→ **What you will do**
Transcribe the text about Cilla The Musical word for word, everything from "- Original UK" down to "the same name.".

- Original UK tour poster
- Music: Various
- Lyrics: Various
- Book: Jeff Pope
- Basis: The life and music of Cilla Black and Cilla (2014 TV series) by Jeff Pope
- Premiere: 1 September 2017: Liverpool Empire Theatre
- Productions: 2017 UK tour

= Cilla The Musical =

Musical written by Jeff Pope

Cilla The Musical is a jukebox musical written by Jeff Pope based on the early career and music of Cilla Black and Pope's 2014 ITV drama biopic of the same name.

== Production ==

=== Original UK tour (2017–18) ===
Produced by Bill Kenwright and Laurie Mansfield, the production opened at the Liverpool Empire Theatre from 7 September 2017 before touring the UK, starring Kara Lilly Hayworth as Cilla and Andrew Lancel as Brian Epstein. The production was directed by Kenwright and Bob Tomson, choreographed by Carole Todd, set and costume designed by Gary McCann, lighting designed by Nick Richings, sound designed by Dan Samson, wigs designed by Richard Mawbey, with Scott Alder as musical director and Gary Hickeson as musical producer and orchestral arrangement.

→ **Dataset content**
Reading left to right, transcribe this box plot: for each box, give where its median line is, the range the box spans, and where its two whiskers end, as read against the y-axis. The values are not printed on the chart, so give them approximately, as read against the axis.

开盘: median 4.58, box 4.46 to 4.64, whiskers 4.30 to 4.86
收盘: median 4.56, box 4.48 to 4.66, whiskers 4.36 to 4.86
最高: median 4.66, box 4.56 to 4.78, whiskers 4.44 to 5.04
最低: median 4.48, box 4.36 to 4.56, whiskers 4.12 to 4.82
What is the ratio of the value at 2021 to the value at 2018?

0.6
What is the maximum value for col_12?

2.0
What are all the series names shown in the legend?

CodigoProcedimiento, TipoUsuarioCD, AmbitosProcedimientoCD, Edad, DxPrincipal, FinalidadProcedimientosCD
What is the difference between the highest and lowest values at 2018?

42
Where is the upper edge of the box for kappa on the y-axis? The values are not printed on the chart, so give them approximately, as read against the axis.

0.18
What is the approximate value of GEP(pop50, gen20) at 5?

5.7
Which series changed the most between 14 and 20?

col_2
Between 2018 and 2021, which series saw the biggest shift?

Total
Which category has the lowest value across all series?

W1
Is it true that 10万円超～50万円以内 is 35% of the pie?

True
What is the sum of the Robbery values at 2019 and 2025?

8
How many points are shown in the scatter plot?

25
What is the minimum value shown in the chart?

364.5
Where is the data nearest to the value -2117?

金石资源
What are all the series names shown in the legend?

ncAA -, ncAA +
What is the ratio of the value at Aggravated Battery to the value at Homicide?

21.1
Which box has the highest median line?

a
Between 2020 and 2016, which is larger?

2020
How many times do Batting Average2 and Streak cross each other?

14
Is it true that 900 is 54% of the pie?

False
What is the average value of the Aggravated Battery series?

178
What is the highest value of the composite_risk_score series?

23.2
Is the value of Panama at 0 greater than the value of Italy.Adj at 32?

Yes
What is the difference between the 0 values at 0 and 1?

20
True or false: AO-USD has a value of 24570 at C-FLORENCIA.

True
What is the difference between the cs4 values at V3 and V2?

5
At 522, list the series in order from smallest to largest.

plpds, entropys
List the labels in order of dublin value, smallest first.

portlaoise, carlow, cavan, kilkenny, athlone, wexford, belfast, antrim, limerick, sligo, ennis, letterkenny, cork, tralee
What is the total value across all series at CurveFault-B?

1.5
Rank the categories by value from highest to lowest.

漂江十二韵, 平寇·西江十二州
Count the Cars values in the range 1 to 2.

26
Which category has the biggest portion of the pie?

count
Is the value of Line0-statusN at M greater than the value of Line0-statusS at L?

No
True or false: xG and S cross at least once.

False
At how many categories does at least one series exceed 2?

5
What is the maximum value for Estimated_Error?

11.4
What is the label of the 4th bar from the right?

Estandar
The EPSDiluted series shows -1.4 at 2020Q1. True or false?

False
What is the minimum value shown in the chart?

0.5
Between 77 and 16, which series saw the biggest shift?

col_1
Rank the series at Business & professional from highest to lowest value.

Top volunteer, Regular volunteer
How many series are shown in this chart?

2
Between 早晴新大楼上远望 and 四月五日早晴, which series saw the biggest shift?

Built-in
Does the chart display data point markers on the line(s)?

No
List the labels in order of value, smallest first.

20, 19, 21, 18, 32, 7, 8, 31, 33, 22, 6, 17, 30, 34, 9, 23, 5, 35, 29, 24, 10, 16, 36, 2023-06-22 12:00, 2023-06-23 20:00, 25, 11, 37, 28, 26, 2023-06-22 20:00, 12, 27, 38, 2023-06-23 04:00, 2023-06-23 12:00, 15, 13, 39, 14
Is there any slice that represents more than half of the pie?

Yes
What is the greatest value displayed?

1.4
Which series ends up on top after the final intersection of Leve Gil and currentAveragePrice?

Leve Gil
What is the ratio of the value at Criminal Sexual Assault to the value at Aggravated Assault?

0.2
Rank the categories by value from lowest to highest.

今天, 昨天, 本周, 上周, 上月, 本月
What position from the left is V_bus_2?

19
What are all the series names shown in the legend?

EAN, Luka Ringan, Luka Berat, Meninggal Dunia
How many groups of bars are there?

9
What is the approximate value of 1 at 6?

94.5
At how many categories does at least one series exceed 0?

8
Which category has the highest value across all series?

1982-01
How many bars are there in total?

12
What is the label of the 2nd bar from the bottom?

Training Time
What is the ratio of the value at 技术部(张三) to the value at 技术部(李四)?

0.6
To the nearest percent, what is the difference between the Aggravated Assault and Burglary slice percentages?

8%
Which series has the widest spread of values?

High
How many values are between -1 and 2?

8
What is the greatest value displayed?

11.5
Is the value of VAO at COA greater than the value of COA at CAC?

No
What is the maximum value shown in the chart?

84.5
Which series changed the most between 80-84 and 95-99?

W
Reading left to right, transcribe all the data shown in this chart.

→ **Exercise response**
- Original UK tour poster
- Music: Various
- Lyrics: Various
- Book: Jeff Pope
- Basis: The life and music of Cilla Black and Cilla (2014 TV series) by Jeff Pope
- Premiere: 1 September 2017: Liverpool Empire Theatre
- Productions: 2017 UK tour

= Cilla The Musical =

Musical written by Jeff Pope

Cilla The Musical is a jukebox musical written by Jeff Pope based on the early career and music of Cilla Black and Pope's 2014 ITV drama biopic of the same name.